Judgment : 1. The petitioners herein filed O.S.No.232 of 2009 in the Court of Junior Civil Judge, Darsi, against respondents 2 to 4, their brothers for the relief of partition and separate possession of the suit schedule property. The 1st respondent herein got himself impleaded as defendant No.4 in the suit claiming interest in the property. He filed I.A.No.610 of 2010 with a prayer to permit him to make a counter claim for the relief of perpetual injunction. It was pleaded that he filed O.S.No.195 of 2001 in the same Court on earlier occasion against respondents 2 to 4 for the relief of perpetual injunction in respect of the same property and that a decree has been passed therein. He pleaded that the present suit was filed by the petitioners only with a view to overcome the decree passed against their brothers. Mention was also made to the attempts made by the petitioners to claim title and possession over the property. 2. The application was opposed by the petitioners. They state that the application is not maintainable in law and that the 1st respondent has already filed a written statement in collusion with respondents 2 to 4 to defeat their interests. The trial Court allowed the I.A. through order, dated 08.11.2010. The same is challenged in this revision. 3. Learned counsel for the petitioners submits that the I.A. filed by the 1st respondent was impermissible in law and it is bereft of any cause of action. He contends that in a suit for partition, it is impermissible for any defendant to claim the relief of injunction. Learned counsel further submits that in case, the relief of injunction granted in O.S.No.195 of 2001 is violated in any way, the 1st respondent can always take steps in accordance with law. 4. Learned counsel for the 1st respondent on the other hand submits that the necessity or occasion for his client to file I.A.No.610 of 2010 arose on account of the fact that the petitioners started asserting title and possession over the property contrary to the findings recorded and the relief granted in O.S.No.195 of 2001. He submits that there is nothing in law, which prohibits the filing of counter claim for injunction in a suit for partition. 5. The relief claimed in O.S.No.232 of 2009 is the one for partition and separate possession and it is among the brothers.
He submits that there is nothing in law, which prohibits the filing of counter claim for injunction in a suit for partition. 5. The relief claimed in O.S.No.232 of 2009 is the one for partition and separate possession and it is among the brothers.
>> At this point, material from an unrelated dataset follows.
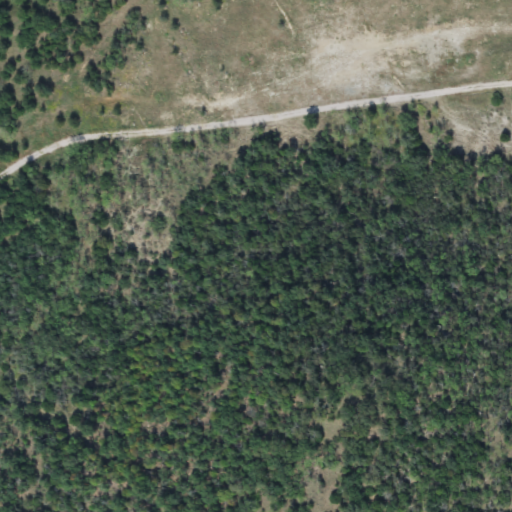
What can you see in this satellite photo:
road: (250, 119)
The 1st respondent got himself impleaded claiming rights over the suit schedule property. As and when the Court takes up matter, the 1st respondent can put forward his contention. In case, his plea that he is the owner of the said property, is accepted by the Court, the suit itself deserves to be dismissed, since the property will not be available for partition, whatever be the relationship between the parties. It is almost uncommon that the counter claim for the relief of perpetual injunction is made in a suit for partition simplicitor. By and large, the parties to such a suit would be either coparceners or co-owners and even if non-coparceners or non-co-owners are added as parties, it would be in their capacity as persons claiming through the co-owners etc. Even where an individual claims absolute right in the property, in opposition to the claim for partition, the question needs to be dealt with, at the hearing of the suit. As long as the suit retains the character of one for partition, the grant of injunction would almost be an extraordinary phenomenon. 6. Assuming that there is no prohibition in law for filing of a counter claim for the relief of injunction in a suit for partition simplicitor, the person claiming must state the relevant facts that constitute the cause of action. It does not need any emphasis that the cause of action for claiming relief of injunction would be the acts of interference by the plaintiffs in the suit with the possession of the defendants making the counter claim. The affidavit filed in support of I.A.No.610 of 2010 or for that matter, the text, which is sought to be introduced, in the form of a counter claim, is blissfully silent as to the existence of cause of action. For all practical purposes, a counter claim is as good as a suit, and if no cause of action is stated in a suit, it deserves to be rejected. So is the case with the counter claim.
For all practical purposes, a counter claim is as good as a suit, and if no cause of action is stated in a suit, it deserves to be rejected. So is the case with the counter claim. It is not as if the filing of a suit by the appellant by itself would constitute the cause of action for filing of the counter claim. The order passed by the trial Court cannot be sustained in law. 7. Therefore, the civil revision petition is allowed and the order under revision is set aside. This however does not preclude the 1st respondent from making another effort to file a counter claim duly pleading the necessary facts, in case the nature of the suit is changed on account of any amendments, at the instance of the petitioners herein. There shall be no order as to costs.